# Page text
⁂

Unfortunately it is looking like China has shifted to political face saving such that we see in the UK and some other countries with a wish to present the battle with the pandemic as won. China did amazingly well containing the virus as did some other countries such as New Zealand, however New Zealand did a better job of building up some level of immunity with a strong vaccination programme. Unfortunately China seems to have used less effective vaccinations and achieved less reach with those vaccinations, so when they stopped strong containment they were almost back at square one re immunity levels.

Admitting the full impact of Long Covid means admitting we will be living with the consequences of the pandemic for fifty years plus, even if we manage to contain the rate of new infections.
 
Failure to support long Covid sufferers could add billions to benefits bill, Rishi Sunak warned

Possible sign-up wall, https://www.independent.co.uk/news/uk/politics/sunak-long-covid-benefits-work-b2251905.html

Not feeling hugely enthusiastic about this stuff from Labour, especially given their history.

⁂

# Provided material
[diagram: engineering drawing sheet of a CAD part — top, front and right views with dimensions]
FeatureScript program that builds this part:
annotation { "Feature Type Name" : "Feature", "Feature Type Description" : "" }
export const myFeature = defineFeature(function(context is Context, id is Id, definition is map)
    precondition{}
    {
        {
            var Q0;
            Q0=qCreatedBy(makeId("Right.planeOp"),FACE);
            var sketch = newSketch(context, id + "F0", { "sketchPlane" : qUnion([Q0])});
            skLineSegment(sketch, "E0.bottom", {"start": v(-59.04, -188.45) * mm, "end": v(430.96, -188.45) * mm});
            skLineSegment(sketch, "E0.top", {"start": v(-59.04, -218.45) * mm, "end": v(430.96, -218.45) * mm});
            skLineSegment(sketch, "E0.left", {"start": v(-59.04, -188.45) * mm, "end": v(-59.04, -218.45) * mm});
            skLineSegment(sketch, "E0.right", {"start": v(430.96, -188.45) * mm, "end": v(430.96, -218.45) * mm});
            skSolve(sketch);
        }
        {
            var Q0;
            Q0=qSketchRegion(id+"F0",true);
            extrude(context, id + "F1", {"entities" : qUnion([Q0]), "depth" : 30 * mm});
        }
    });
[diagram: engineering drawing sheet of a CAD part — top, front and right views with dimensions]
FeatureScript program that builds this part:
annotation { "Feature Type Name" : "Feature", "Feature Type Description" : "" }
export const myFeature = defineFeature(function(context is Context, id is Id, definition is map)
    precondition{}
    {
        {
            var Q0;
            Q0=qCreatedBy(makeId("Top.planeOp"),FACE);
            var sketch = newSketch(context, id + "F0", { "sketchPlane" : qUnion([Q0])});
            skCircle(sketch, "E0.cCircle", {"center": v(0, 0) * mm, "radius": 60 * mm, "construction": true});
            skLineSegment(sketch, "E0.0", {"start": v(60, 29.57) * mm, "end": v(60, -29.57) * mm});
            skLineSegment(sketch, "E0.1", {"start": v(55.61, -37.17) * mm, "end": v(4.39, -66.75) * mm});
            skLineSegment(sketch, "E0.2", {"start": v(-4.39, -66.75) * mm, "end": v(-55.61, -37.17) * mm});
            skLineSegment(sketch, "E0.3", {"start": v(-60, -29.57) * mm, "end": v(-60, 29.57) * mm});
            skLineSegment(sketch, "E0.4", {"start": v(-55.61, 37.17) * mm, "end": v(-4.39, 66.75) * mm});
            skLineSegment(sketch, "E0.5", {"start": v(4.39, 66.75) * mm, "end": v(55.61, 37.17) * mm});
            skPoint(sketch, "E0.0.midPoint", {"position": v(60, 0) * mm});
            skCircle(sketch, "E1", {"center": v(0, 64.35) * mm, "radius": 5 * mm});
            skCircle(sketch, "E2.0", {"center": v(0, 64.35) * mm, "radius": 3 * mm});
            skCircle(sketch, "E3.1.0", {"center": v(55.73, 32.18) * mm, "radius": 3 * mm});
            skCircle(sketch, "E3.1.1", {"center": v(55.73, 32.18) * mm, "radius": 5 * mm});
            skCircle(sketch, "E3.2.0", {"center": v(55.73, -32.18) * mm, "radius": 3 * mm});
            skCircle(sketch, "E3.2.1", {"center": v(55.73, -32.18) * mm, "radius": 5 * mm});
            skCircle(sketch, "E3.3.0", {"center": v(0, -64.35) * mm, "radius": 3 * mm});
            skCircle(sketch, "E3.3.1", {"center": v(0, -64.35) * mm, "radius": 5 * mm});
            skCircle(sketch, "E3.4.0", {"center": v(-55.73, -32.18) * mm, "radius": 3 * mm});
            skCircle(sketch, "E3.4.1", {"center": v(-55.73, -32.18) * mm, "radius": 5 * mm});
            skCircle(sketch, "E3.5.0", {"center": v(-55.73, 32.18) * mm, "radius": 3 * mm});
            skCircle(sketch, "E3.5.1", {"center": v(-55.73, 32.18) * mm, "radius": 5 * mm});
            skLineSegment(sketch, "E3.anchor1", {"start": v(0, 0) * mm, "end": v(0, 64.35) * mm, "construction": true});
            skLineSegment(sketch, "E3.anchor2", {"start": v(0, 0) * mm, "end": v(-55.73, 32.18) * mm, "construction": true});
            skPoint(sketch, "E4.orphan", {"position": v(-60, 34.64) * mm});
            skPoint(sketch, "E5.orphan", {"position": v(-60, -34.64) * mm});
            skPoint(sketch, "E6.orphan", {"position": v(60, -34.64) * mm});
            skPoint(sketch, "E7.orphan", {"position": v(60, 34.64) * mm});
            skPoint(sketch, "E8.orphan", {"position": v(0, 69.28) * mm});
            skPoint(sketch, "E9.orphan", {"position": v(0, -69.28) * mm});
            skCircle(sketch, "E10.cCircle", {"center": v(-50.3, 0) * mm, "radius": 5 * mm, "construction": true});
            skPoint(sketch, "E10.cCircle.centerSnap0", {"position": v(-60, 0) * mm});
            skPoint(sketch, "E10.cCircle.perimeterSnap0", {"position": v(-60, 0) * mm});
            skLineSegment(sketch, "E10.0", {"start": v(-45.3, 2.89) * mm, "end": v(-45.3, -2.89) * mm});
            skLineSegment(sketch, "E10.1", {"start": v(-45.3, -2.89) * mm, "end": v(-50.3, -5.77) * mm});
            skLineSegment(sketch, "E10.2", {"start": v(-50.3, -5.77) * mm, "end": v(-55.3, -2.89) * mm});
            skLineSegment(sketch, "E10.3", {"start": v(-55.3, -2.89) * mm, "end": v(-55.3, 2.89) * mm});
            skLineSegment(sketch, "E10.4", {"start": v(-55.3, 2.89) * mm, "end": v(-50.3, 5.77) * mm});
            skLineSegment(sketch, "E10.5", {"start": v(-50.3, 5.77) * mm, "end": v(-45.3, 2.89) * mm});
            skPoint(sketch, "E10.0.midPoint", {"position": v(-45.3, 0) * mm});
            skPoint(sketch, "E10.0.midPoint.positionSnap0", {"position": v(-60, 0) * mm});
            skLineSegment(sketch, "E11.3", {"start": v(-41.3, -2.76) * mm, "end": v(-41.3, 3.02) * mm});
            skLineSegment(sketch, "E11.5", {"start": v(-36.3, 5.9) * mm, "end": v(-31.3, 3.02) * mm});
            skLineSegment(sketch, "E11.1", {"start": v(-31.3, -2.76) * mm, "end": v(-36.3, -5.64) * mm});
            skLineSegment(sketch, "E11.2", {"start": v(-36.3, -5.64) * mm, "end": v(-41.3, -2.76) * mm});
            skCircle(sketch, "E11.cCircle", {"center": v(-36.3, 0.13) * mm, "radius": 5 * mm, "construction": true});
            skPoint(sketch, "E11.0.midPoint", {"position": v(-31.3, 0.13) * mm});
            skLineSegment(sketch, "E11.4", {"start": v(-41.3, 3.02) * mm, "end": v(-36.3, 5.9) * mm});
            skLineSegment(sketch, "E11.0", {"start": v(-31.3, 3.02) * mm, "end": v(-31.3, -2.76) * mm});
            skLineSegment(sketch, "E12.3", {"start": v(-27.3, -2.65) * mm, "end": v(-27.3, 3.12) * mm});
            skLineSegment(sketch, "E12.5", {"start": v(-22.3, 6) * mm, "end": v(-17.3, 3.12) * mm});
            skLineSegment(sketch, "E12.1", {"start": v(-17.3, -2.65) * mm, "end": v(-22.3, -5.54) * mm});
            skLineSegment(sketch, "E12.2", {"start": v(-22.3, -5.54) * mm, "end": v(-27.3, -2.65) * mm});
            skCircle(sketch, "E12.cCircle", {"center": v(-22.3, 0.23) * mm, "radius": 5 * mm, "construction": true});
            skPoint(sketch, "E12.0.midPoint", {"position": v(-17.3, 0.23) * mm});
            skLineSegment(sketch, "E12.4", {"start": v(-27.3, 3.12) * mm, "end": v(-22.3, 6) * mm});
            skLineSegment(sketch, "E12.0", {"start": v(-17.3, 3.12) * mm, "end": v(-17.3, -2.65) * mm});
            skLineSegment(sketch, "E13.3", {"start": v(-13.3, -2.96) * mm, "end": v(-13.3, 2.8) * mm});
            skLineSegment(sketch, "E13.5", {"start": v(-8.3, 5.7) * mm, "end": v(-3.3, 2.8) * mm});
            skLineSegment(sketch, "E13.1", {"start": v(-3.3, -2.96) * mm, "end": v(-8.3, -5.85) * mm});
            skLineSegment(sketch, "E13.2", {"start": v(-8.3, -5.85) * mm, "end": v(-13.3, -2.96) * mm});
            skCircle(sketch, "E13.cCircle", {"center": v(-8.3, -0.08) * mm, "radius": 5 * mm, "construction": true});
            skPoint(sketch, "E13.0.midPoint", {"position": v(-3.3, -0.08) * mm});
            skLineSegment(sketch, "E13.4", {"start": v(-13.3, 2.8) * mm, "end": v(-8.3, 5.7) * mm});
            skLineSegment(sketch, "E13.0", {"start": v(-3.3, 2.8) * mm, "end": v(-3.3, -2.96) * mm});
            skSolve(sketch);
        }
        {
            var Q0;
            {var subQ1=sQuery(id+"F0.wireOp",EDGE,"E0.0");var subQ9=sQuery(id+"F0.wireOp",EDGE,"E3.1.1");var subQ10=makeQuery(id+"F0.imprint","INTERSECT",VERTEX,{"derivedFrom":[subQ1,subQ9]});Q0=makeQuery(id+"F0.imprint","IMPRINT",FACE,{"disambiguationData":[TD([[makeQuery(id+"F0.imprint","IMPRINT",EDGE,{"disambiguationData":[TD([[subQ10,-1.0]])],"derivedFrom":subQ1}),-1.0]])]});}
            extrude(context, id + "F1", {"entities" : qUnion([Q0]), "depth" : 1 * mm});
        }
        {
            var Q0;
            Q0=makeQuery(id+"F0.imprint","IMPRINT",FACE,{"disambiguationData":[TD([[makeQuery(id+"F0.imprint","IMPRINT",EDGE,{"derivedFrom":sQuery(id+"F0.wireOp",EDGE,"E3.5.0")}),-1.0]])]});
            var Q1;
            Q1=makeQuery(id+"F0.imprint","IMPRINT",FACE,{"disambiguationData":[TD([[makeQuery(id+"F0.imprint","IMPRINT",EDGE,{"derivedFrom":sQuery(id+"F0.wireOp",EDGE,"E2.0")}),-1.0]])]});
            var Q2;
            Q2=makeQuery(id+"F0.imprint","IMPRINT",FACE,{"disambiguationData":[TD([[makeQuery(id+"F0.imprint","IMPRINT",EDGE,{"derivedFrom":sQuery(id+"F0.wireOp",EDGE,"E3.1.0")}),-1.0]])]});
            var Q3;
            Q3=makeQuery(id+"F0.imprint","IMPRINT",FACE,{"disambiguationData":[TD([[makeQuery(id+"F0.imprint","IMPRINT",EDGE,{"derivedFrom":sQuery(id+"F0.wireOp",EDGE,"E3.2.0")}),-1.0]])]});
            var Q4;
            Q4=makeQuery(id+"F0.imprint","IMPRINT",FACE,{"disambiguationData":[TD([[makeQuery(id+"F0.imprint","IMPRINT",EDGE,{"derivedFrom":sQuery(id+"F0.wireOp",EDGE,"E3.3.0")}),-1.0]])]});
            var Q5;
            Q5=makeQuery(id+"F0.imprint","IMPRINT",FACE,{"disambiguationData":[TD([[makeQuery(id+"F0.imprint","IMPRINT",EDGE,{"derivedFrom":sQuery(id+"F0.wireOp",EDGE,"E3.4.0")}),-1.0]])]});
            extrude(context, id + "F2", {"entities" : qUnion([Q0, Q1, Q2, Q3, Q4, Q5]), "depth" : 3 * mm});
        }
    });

⁂

# Required action 1
For the Covid post above, mark each statement yes if it agrees with the text and no if it does not, and quote the deciding words. (a) New Zealand built up some immunity through a strong vaccination programme. (b) China used highly effective vaccinations. (c) The writer feels enthusiastic about the Labour material.
# Required action 2
Resume the Covid post above, picking up after its last sentence.

# Written answer 1
(a) Yes: "New Zealand did a better job of building up some level of immunity with a strong vaccination programme"
(b) No: "China seems to have used less effective vaccinations"
(c) No: "Not feeling hugely enthusiastic about this stuff from Labour"

# Written answer 2
I remember Ashworth being linked to Wessely, but can't think of the details now. Possible it was merely something like this, but I thought it was more:



The government’s failure to support people with long Covid could be adding billions of pounds a year to the benefits bill, Labour has warned.

Sir Keir Starmer’s party said Rishi Sunak and his ministers had “no plan” to help those suffering from ongoing symptoms, including fatigue, headaches, muscle aches and palpitations.

Worklessness due to long Covid could be costing £3bn a year in sickness benefits, according to Labour analysis shared with The Independent.

The party pointed to ONS data showing that the capacity of 370,000 people to perform day-to-day activities has been “limited a lot” by long Covid, saying that each sufferer could be eligible for universal credit of up to £689.19 a month.

“Long Covid has forced more people out of work, with devastating consequences for their livelihoods,” said Jonathan Ashworth, Labour’s shadow work and pensions secretary.

He added: “This is a serious problem, and growing as time passes, yet the Tories have no plan. Ministers have no plan to help the record numbers out of work for long-term sickness, and instead are leaving workers on the scrap heap and giving taxpayers the bill.”

Labour has promised to tackle the links between ill health and joblessness as part of its employment reform plans, which include more specialist help and a pledge to devolve job-support budgets to local areas.

“Labour has a plan to get Britain working again, with more integrated employment and health support to help the economically inactive find work,” said Mr Ashworth, adding that Labour would create more jobs “in local areas”.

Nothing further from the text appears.